> **PROBLEM TO WORK ON**: Would you pull out every line of the material that contains the string "Browse"?

> **INPUT RECORDS**:
--------
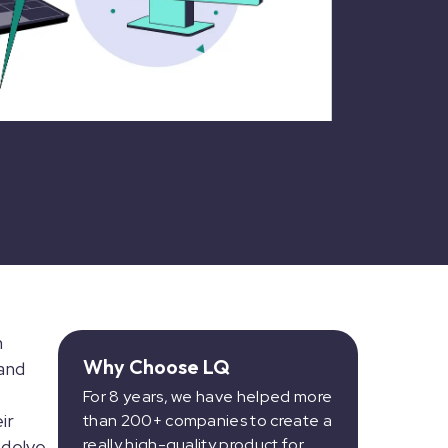
n
Why Choose LQ
and
For 8 years, we have helped more
ir
than 200+ companies to create a
really high-quality product for
 delve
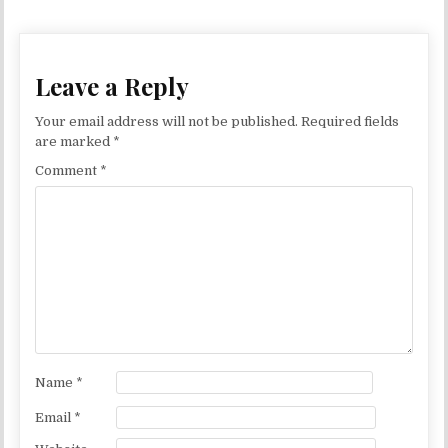
Leave a Reply
Your email address will not be published.
Required fields
are marked
*
Comment
*
Name
*
Email
*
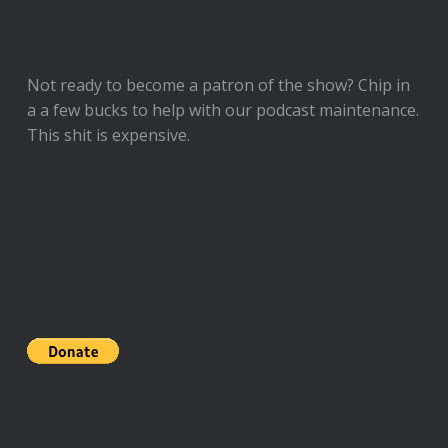
Not ready to
become a patron of the show
? Chip in
a a few bucks to help with our podcast maintenance.
This shit is expensive.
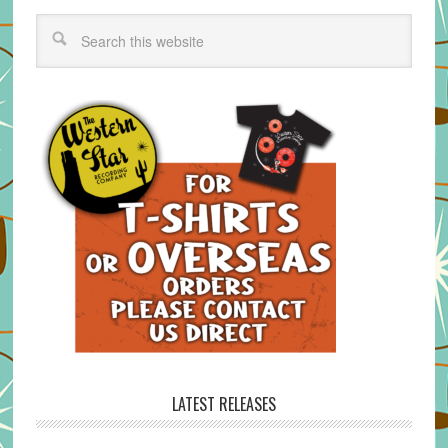
LATEST RELEASES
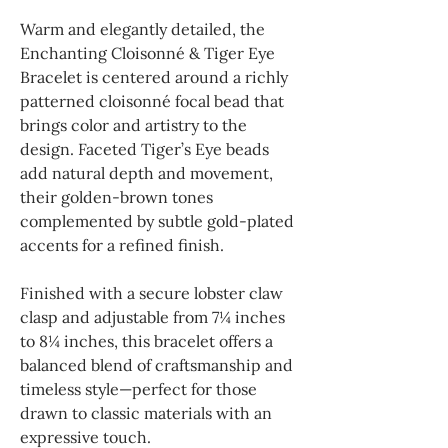
Warm and elegantly detailed, the
Enchanting Cloisonné & Tiger Eye
Bracelet is centered around a richly
patterned cloisonné focal bead that
brings color and artistry to the
design. Faceted Tiger’s Eye beads
add natural depth and movement,
their golden-brown tones
complemented by subtle gold-plated
accents for a refined finish.
Finished with a secure lobster claw
clasp and adjustable from 7¼ inches
to 8¼ inches, this bracelet offers a
balanced blend of craftsmanship and
timeless style—perfect for those
drawn to classic materials with an
expressive touch.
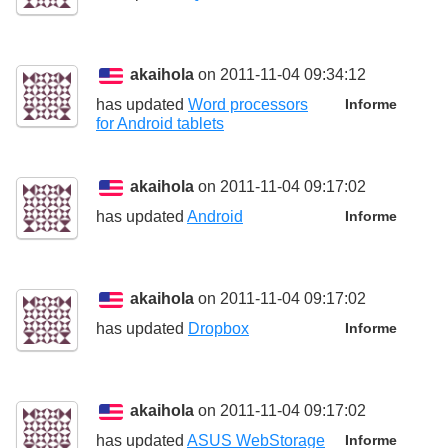
akaihola
on 2011-11-04 09:34:12
has updated
Word processors
Informe
for Android tablets
akaihola
on 2011-11-04 09:17:02
has updated
Android
Informe
akaihola
on 2011-11-04 09:17:02
has updated
Dropbox
Informe
akaihola
on 2011-11-04 09:17:02
has updated
ASUS WebStorage
Informe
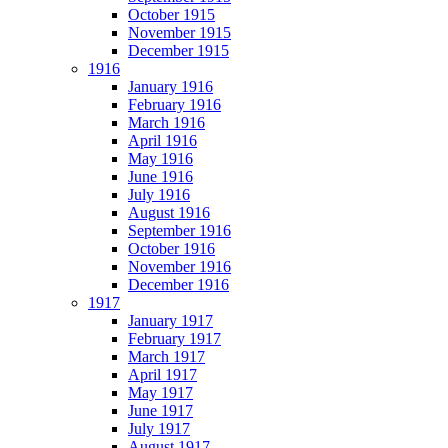
October 1915
November 1915
December 1915
1916
January 1916
February 1916
March 1916
April 1916
May 1916
June 1916
July 1916
August 1916
September 1916
October 1916
November 1916
December 1916
1917
January 1917
February 1917
March 1917
April 1917
May 1917
June 1917
July 1917
August 1917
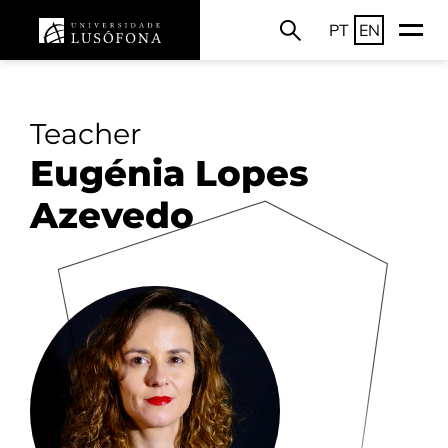
PT
EN
Teacher
Eugénia Lopes
Azevedo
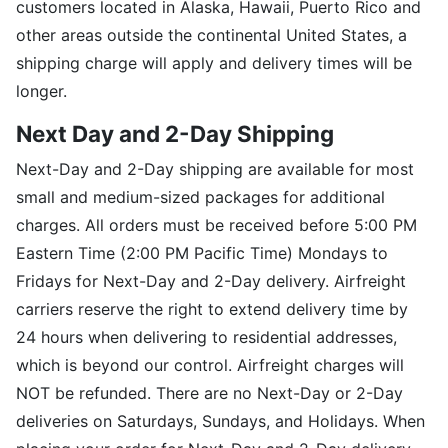
customers located in Alaska, Hawaii, Puerto Rico and
other areas outside the continental United States, a
shipping charge will apply and delivery times will be
longer.
Next Day and 2-Day Shipping
Next-Day and 2-Day shipping are available for most
small and medium-sized packages for additional
charges. All orders must be received before 5:00 PM
Eastern Time (2:00 PM Pacific Time) Mondays to
Fridays for Next-Day and 2-Day delivery. Airfreight
carriers reserve the right to extend delivery time by
24 hours when delivering to residential addresses,
which is beyond our control. Airfreight charges will
NOT be refunded. There are no Next-Day or 2-Day
deliveries on Saturdays, Sundays, and Holidays. When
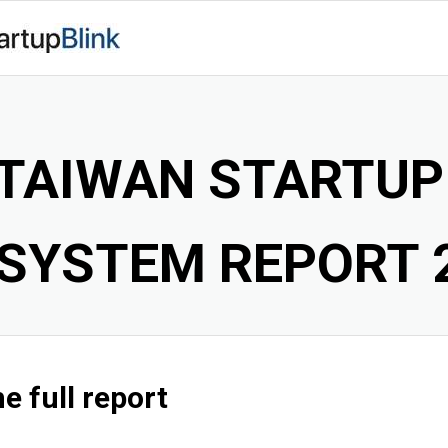
TAIWAN STARTU
SYSTEM REPORT 
e full report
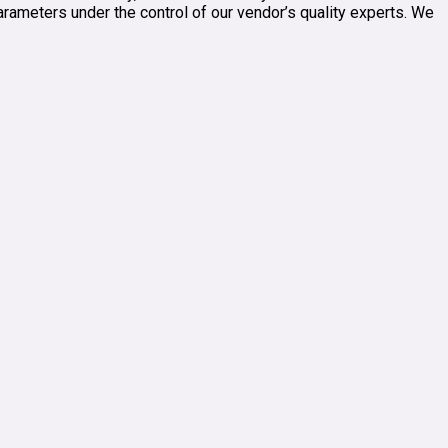
parameters under the control of our vendor’s quality experts. We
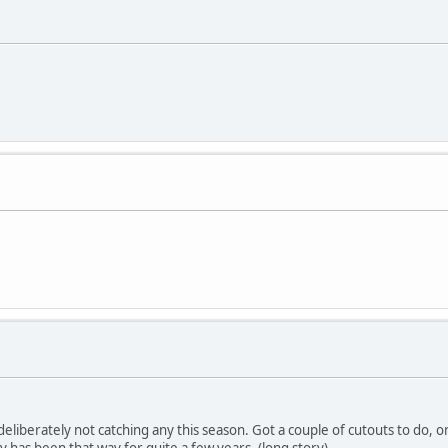
eliberately not catching any this season. Got a couple of cutouts to do, o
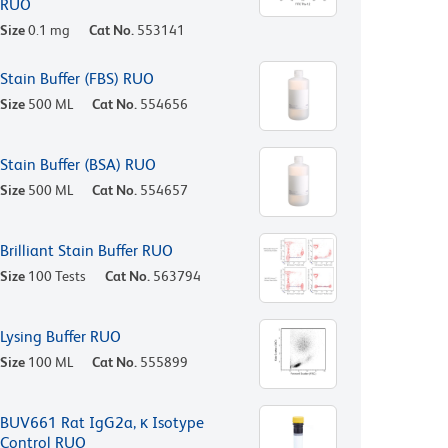
RUO
Size
0.1 mg
Cat No.
553141
Stain Buffer (FBS) RUO
Size
500 ML
Cat No.
554656
Stain Buffer (BSA) RUO
Size
500 ML
Cat No.
554657
Brilliant Stain Buffer RUO
Size
100 Tests
Cat No.
563794
Lysing Buffer RUO
Size
100 ML
Cat No.
555899
BUV661 Rat IgG2a, κ Isotype
Control RUO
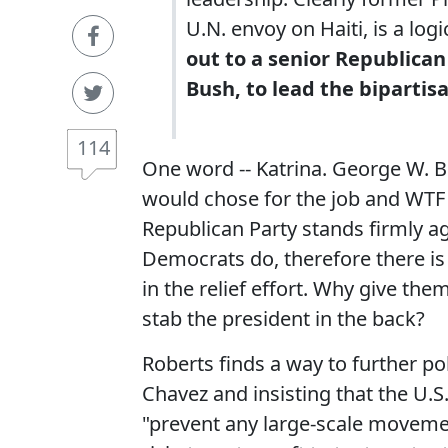
U.N. envoy on Haiti, is a logi
out to a senior Republica
Bush, to lead the bipartisa
114
One word -- Katrina. George W. B
would chose for the job and WTF s
Republican Party stands firmly a
Democrats do, therefore there is
in the relief effort. Why give th
stab the president in the back?
Roberts finds a way to further po
Chavez and insisting that the U.S.
"prevent any large-scale movemen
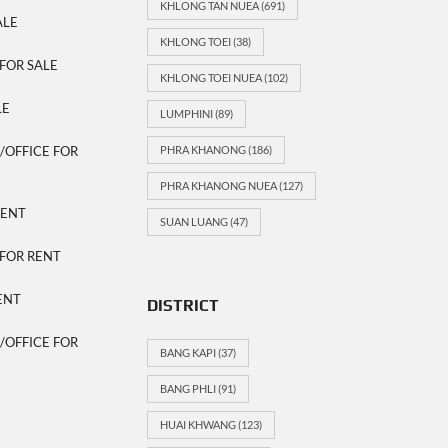
KHLONG TAN NUEA
(691)
ALE
KHLONG TOEI
(38)
FOR SALE
KHLONG TOEI NUEA
(102)
LE
LUMPHINI
(89)
OFFICE FOR
PHRA KHANONG
(186)
PHRA KHANONG NUEA
(127)
RENT
SUAN LUANG
(47)
FOR RENT
ENT
DISTRICT
OFFICE FOR
BANG KAPI
(37)
BANG PHLI
(91)
HUAI KHWANG
(123)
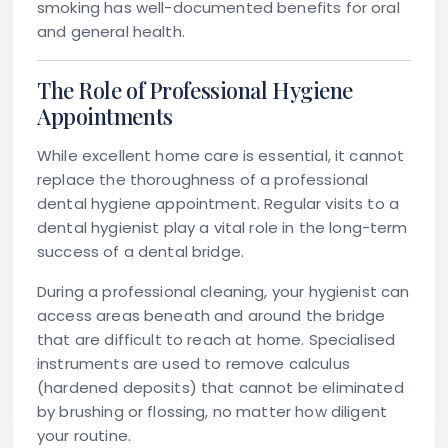
smoking has well-documented benefits for oral
and general health.
The Role of Professional Hygiene
Appointments
While excellent home care is essential, it cannot
replace the thoroughness of a professional
dental hygiene appointment. Regular visits to a
dental hygienist play a vital role in the long-term
success of a dental bridge.
During a professional cleaning, your hygienist can
access areas beneath and around the bridge
that are difficult to reach at home. Specialised
instruments are used to remove calculus
(hardened deposits) that cannot be eliminated
by brushing or flossing, no matter how diligent
your routine.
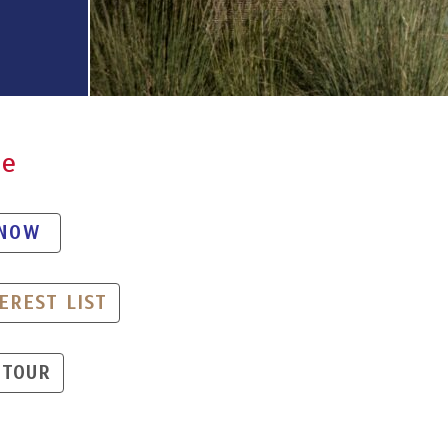
de
 NOW
EREST LIST
 TOUR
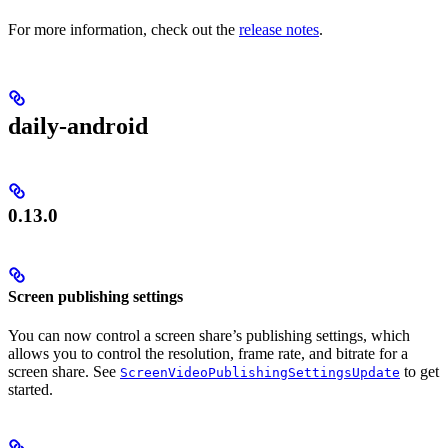
For more information, check out the
release notes
.
daily-android
0.13.0
Screen publishing settings
You can now control a screen share’s publishing settings, which
allows you to control the resolution, frame rate, and bitrate for a
screen share. See
to get
ScreenVideoPublishingSettingsUpdate
started.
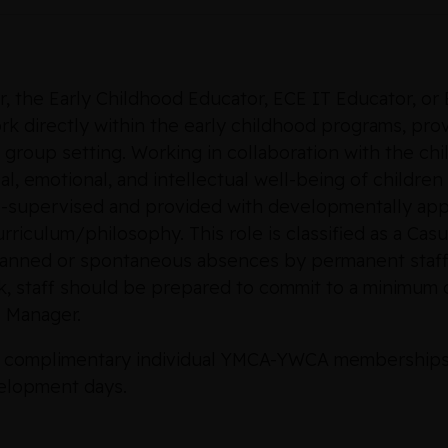
r, the Early Childhood Educator, ECE IT Educator, or
 directly within the early childhood programs, provi
 group setting. Working in collaboration with the chi
l, emotional, and intellectual well-being of children
ell-supervised and provided with developmentally ap
riculum/philosophy. This role is classified as a Casua
lanned or spontaneous absences by permanent staff
 staff should be prepared to commit to a minimum o
 Manager.
 to complimentary individual YMCA-YWCA memberships an
elopment days.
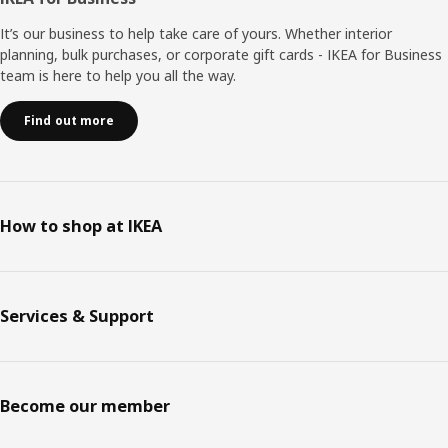
It’s our business to help take care of yours. Whether interior
planning, bulk purchases, or corporate gift cards - IKEA for Business
team is here to help you all the way.
Find out more
How to shop at IKEA
Services & Support
Become our member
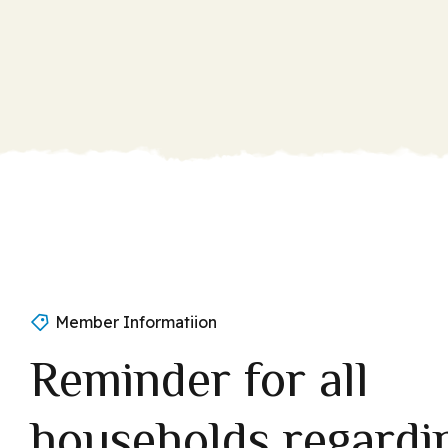
Member Informatiion
Reminder for all
households regardi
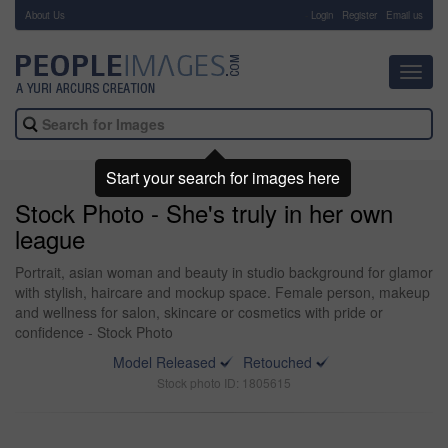
About Us
-
Login
Register
Email us
Toggl
navig
Start your search for images here
Stock Photo - She's truly in her own
league
Portrait, asian woman and beauty in studio background for glamor
with stylish, haircare and mockup space. Female person, makeup
and wellness for salon, skincare or cosmetics with pride or
confidence - Stock Photo
Model Released
Retouched
Stock photo ID: 1805615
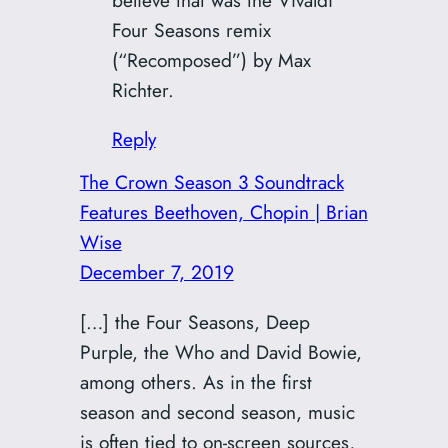
Four Seasons remix
(“Recomposed”) by Max
Richter.
Reply
The Crown Season 3 Soundtrack
Features Beethoven, Chopin | Brian
Wise
December 7, 2019
[…] the Four Seasons, Deep
Purple, the Who and David Bowie,
among others. As in the first
season and second season, music
is often tied to on-screen sources,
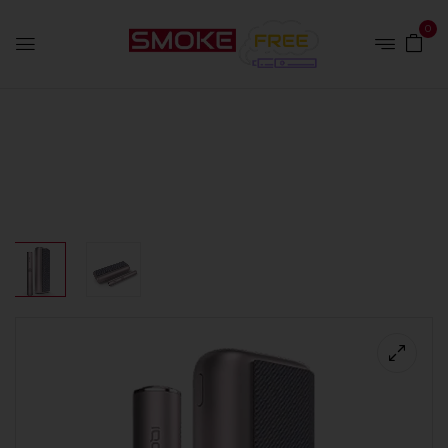
0
Home
Devices
IQOS Iluma Prime Bronze Taupe Kit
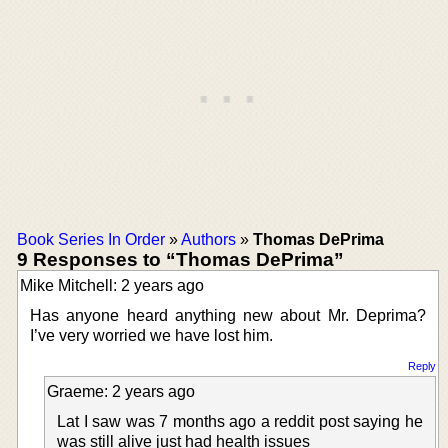
Book Series In Order
»
Authors
»
Thomas DePrima
9 Responses to “Thomas DePrima”
Mike Mitchell: 2 years ago
Has anyone heard anything new about Mr. Deprima?
I’ve very worried we have lost him.
Reply
Graeme: 2 years ago
Lat I saw was 7 months ago a reddit post saying he
was still alive just had health issues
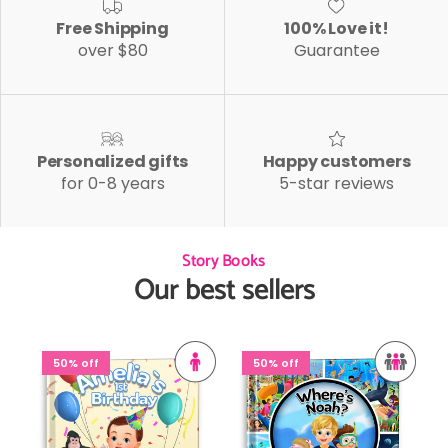
Free Shipping
100% Love it!
over $80
Guarantee
Personalized gifts
Happy customers
for 0-8 years
5-star reviews
Story Books
Our best sellers
50% off
50% off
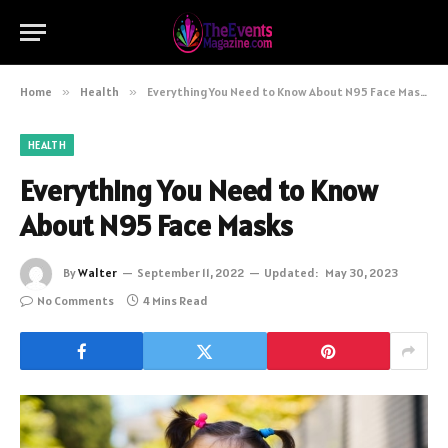
Home
»
Health
»
Everything You Need to Know About N95 Face Masks
HEALTH
Everything You Need to Know
About N95 Face Masks
By
Walter
September 11, 2022
Updated:
May 30, 2023
No Comments
4 Mins Read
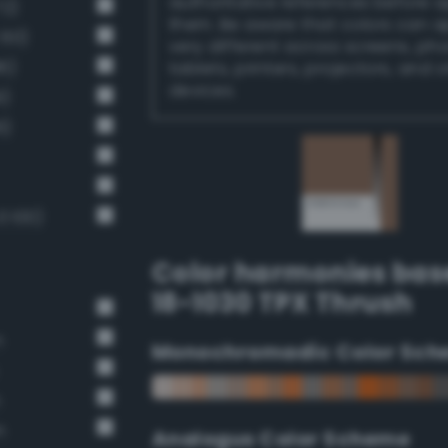
authoritative references before 
72)
them. Be aware that colors can 
 60)
very different across screens, ph
6)
tablets, printers, projectors, and 
devices.
9)
6)
 100)
Color harmonies bas
18-1030 TPX Thrush
n
Monochromadic Color Sch
n
n
Analogus Color Scheme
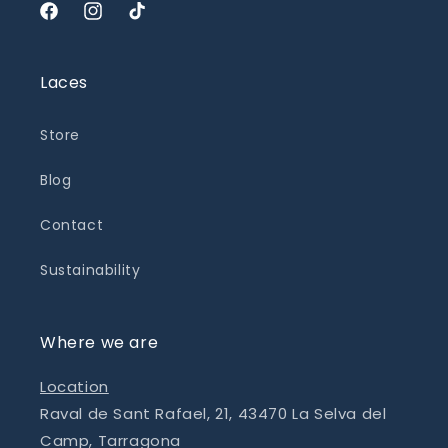
Facebook
Instagram
TikTok
Laces
Store
Blog
Contact
Sustainability
Where we are
Location
Raval de Sant Rafael, 21, 43470 La Selva del
Camp, Tarragona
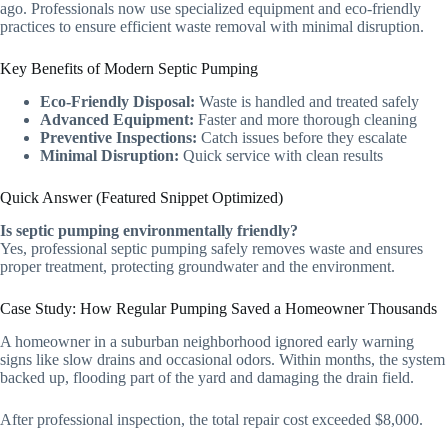
ago. Professionals now use specialized equipment and eco-friendly
practices to ensure efficient waste removal with minimal disruption.
Key Benefits of Modern Septic Pumping
Eco-Friendly Disposal:
Waste is handled and treated safely
Advanced Equipment:
Faster and more thorough cleaning
Preventive Inspections:
Catch issues before they escalate
Minimal Disruption:
Quick service with clean results
Quick Answer (Featured Snippet Optimized)
Is septic pumping environmentally friendly?
Yes, professional septic pumping safely removes waste and ensures
proper treatment, protecting groundwater and the environment.
Case Study: How Regular Pumping Saved a Homeowner Thousands
A homeowner in a suburban neighborhood ignored early warning
signs like slow drains and occasional odors. Within months, the system
backed up, flooding part of the yard and damaging the drain field.
After professional inspection, the total repair cost exceeded $8,000.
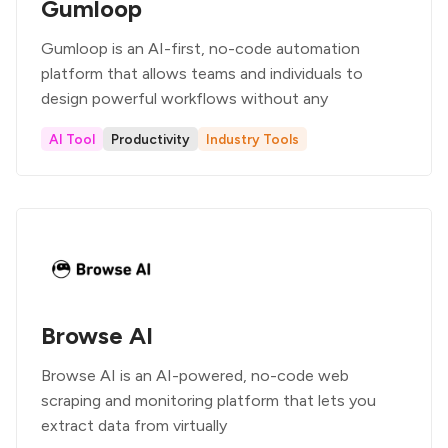
Gumloop
Gumloop is an AI-first, no-code automation
platform that allows teams and individuals to
design powerful workflows without any
AI Tool
Productivity
Industry Tools
Browse AI
Browse AI is an AI-powered, no-code web
scraping and monitoring platform that lets you
extract data from virtually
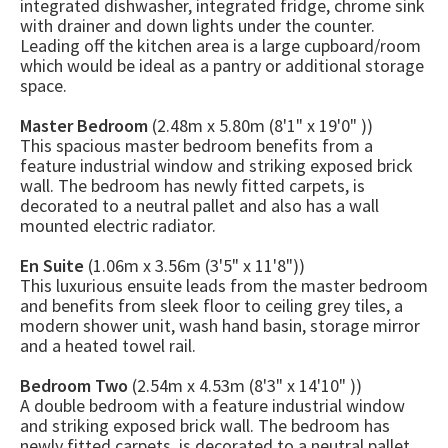
integrated dishwasher, integrated fridge, chrome sink
with drainer and down lights under the counter.
Leading off the kitchen area is a large cupboard/room
which would be ideal as a pantry or additional storage
space.
Master Bedroom
(2.48m x 5.80m (8'1" x 19'0" ))
This spacious master bedroom benefits from a
feature industrial window and striking exposed brick
wall. The bedroom has newly fitted carpets, is
decorated to a neutral pallet and also has a wall
mounted electric radiator.
En Suite
(1.06m x 3.56m (3'5" x 11'8"))
This luxurious ensuite leads from the master bedroom
and benefits from sleek floor to ceiling grey tiles, a
modern shower unit, wash hand basin, storage mirror
and a heated towel rail.
Bedroom Two
(2.54m x 4.53m (8'3" x 14'10" ))
A double bedroom with a feature industrial window
and striking exposed brick wall. The bedroom has
newly fitted carpets, is decorated to a neutral pallet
--------
> **RESPONSE BOX**:
Browse AI
Browse AI is an AI-powered, no-code web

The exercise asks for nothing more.